Il termine sofista, almeno nella Atene del V secolo a.C., non era certo un complimento. A dispetto delle epoche passate, nel corso delle quali l’attributo sophistés (“sapiente”) veniva riservato a personaggi con esperienza ed un’ampia cultura come i Sette Savi o Pitagora.
I sofisti a cui faremo riferimento, invece, vennero accusati (in particolar modo da Platone ed Aristotele) di essere falsi sapienti dediti a ragionamenti capziosi ed al guadagno.
Senofonte, addirittura, vi fa riferimento come “prostituti della cultura”. Anche oggi, si tende ad utilizzare il termine sofistico per definire ragionamenti artificiosi e spesso non veritieri.

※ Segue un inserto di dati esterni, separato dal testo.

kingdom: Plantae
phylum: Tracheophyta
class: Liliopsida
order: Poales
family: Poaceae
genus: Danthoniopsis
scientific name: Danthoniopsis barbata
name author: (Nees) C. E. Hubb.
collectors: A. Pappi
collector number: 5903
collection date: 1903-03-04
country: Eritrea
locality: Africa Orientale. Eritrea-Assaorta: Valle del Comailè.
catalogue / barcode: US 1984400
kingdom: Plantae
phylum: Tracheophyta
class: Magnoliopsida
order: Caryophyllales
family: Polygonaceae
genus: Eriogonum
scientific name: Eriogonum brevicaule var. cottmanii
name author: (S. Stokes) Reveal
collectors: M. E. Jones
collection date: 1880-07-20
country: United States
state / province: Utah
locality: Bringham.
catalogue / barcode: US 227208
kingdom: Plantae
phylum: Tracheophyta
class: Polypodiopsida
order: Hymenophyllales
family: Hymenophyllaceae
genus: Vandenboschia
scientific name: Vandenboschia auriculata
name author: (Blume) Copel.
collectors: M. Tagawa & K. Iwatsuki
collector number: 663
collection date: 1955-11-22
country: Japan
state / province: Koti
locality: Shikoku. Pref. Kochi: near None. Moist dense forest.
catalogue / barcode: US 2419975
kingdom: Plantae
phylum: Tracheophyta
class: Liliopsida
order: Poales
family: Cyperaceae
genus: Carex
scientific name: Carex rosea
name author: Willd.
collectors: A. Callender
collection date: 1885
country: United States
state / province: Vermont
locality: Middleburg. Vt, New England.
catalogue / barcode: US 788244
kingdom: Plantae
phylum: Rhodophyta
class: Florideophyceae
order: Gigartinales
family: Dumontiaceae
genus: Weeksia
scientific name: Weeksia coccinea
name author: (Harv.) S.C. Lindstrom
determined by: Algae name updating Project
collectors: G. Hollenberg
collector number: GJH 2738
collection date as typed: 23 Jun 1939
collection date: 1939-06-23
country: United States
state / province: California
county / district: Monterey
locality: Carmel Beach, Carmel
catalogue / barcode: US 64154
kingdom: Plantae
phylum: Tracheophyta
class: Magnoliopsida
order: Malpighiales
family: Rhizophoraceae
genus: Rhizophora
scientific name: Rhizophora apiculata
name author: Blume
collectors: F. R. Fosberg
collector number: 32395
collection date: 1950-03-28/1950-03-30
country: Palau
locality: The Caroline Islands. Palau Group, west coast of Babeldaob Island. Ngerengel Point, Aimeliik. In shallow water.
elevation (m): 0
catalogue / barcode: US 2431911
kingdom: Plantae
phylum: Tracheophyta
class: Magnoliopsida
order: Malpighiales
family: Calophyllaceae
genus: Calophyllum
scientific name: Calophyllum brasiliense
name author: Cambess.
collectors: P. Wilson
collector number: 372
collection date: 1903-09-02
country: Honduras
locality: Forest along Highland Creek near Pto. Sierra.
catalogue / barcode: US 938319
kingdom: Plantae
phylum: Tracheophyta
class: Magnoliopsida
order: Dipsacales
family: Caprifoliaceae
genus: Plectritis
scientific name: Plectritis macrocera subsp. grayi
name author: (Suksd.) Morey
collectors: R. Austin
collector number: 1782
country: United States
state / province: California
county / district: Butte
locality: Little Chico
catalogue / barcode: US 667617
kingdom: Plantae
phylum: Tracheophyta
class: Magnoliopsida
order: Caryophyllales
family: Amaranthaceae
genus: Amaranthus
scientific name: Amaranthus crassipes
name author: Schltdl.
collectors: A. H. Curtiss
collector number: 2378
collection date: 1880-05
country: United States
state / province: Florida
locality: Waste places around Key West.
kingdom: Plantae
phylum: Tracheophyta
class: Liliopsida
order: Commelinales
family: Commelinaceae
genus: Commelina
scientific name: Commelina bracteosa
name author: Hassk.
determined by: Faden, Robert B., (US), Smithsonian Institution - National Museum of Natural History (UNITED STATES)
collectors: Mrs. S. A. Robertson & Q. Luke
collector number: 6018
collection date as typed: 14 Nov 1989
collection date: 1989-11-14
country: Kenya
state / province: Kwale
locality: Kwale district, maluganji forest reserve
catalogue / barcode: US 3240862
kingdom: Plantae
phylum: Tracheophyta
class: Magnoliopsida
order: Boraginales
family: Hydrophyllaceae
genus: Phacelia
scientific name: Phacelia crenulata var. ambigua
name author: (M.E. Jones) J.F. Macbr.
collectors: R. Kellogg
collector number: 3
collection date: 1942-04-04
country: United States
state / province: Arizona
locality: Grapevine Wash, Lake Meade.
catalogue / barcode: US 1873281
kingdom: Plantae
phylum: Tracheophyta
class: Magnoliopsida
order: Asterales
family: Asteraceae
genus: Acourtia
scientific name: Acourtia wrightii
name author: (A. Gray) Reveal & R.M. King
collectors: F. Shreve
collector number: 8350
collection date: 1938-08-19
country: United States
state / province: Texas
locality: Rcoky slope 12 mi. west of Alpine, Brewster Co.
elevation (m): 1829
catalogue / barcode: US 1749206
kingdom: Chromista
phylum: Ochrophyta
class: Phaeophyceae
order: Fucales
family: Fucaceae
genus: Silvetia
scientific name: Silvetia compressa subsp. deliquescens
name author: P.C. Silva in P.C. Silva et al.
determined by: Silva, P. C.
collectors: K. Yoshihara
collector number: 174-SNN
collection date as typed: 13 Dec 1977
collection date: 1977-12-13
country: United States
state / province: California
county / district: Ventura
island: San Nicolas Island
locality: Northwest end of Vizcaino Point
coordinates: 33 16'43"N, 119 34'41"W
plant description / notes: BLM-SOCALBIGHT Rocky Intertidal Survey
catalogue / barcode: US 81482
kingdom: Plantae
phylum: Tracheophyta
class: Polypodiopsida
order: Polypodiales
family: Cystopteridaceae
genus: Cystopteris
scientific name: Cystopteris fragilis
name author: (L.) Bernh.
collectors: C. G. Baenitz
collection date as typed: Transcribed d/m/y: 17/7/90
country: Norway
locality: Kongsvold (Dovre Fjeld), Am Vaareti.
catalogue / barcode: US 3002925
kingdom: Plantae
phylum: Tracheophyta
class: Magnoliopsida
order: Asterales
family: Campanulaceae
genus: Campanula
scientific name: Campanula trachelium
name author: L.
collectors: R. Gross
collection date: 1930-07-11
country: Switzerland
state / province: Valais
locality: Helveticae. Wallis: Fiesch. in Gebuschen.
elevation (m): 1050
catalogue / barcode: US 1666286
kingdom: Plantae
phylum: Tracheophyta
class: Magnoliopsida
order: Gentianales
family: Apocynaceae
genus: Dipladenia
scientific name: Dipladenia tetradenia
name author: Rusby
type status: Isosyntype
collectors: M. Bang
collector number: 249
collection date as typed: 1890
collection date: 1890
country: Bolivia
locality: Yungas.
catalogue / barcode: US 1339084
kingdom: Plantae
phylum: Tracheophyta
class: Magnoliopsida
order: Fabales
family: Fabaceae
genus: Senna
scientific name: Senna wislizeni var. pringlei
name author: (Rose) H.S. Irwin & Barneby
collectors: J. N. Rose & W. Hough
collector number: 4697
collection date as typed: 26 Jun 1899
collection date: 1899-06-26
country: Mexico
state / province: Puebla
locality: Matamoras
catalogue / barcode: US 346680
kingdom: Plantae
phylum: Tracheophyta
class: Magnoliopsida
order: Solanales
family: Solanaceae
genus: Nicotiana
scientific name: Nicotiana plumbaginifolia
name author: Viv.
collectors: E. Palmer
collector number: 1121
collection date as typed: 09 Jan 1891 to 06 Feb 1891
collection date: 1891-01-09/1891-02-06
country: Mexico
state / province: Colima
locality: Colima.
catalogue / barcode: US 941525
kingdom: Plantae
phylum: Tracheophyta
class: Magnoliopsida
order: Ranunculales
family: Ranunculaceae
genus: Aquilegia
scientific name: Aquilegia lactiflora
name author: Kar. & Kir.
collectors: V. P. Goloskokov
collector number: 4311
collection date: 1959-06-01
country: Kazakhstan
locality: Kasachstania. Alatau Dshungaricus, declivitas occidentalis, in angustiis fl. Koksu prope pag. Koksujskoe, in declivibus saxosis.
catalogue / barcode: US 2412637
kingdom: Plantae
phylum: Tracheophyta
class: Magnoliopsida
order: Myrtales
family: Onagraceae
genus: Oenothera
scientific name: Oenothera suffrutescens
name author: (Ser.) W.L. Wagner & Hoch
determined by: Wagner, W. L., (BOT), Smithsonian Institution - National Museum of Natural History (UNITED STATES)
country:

L’interesse maggiore, per i sofisti, fu indubbiamente quello in ambito politico, così come per tutto ciò che riguardasse leggi, educazione e religione; questo, di pari passo con la trasformazione della società ateniese, sotto Pericle, in un popolo dedito a scambi commerciali allargati e maggiormente potente nella borghesia cittadina.
L’elogio della Atene democratica di Pericle
Da questo punto di vista, viene considerato emblematico l’elogio della democrazia contenuto in una orazione funebre pronunciata da Pericle alla fine del primo anno della guerra del Peloponneso, nel 430 a.C.:
“Noi abbiamo una forma di governo che non guarda con invidia le costituzioni dei vicini, e non solo non imitiamo altri, ma anzi siamo noi stessi di esempio a qualcuno. Quanto al nome, essa è chiamata democrazia, poiché è amministrata non già per il bene di poche persone, bensí di una cerchia più vasta: di fronte alle leggi, però, tutti, nelle private controversie, godono di uguale trattamento; e secondo la considerazione di cui uno gode, poiché in qualsiasi campo si distingua, non tanto per il suo partito, quanto per il suo merito, viene preferito nelle cariche pubbliche; né, d’altra parte, la povertà, se uno è in grado di fare qualche cosa di utile alla città, gli è di impedimento per la sua oscura posizione sociale.”
Il lavoro dei sofisti: dalla retorica alla divulgazione della cultura
Risulta evidente come, in un contesto animato da assemblee nelle quali l’orazione era tutto, il corretto uso delle sfumature del linguaggio e la capacità di portare acqua al proprio mulino potessero fare la differenza nel peso delle opinioni che si scontravano nell’ecclesia, dove di fatto venivano gestite le relazioni estere, il potere legislativo e quello giudiziario.
I sofisti, profondi conoscitori dell’eloquenza e veri e propri artisti nel suscitare consensi attraverso strutture sintattiche congegnate per catturare l’attenzione di chi ascolta, si offrivano di insegnare le loro stesse doti al ceto dirigente sotto lauto pagamento.
La retorica veniva impartita attraverso lezioni pregne di suggerimenti che andavano dalla grammatica e la semantica a trucchi per vincere un’argomentazione, ricordando in un certo senso il ruolo dei moderni spin doctor, ovvero i consulenti che gestiscono la comunicazione dei politici.
Il piglio razionale e la critica atta a liberare l’uomo dalle credenze dei miti e della religione hanno spesso permesso di definire la Sofistica come un “illumismo greco”.
Inoltre, il concetto stesso di cultura è stato rivoluzionato dai sofisti, secondo i quali l’educazione e la divulgazione necessitassero di essere coltivati costantemente, di pari passo con la vita nelle sue connotazioni più pratiche.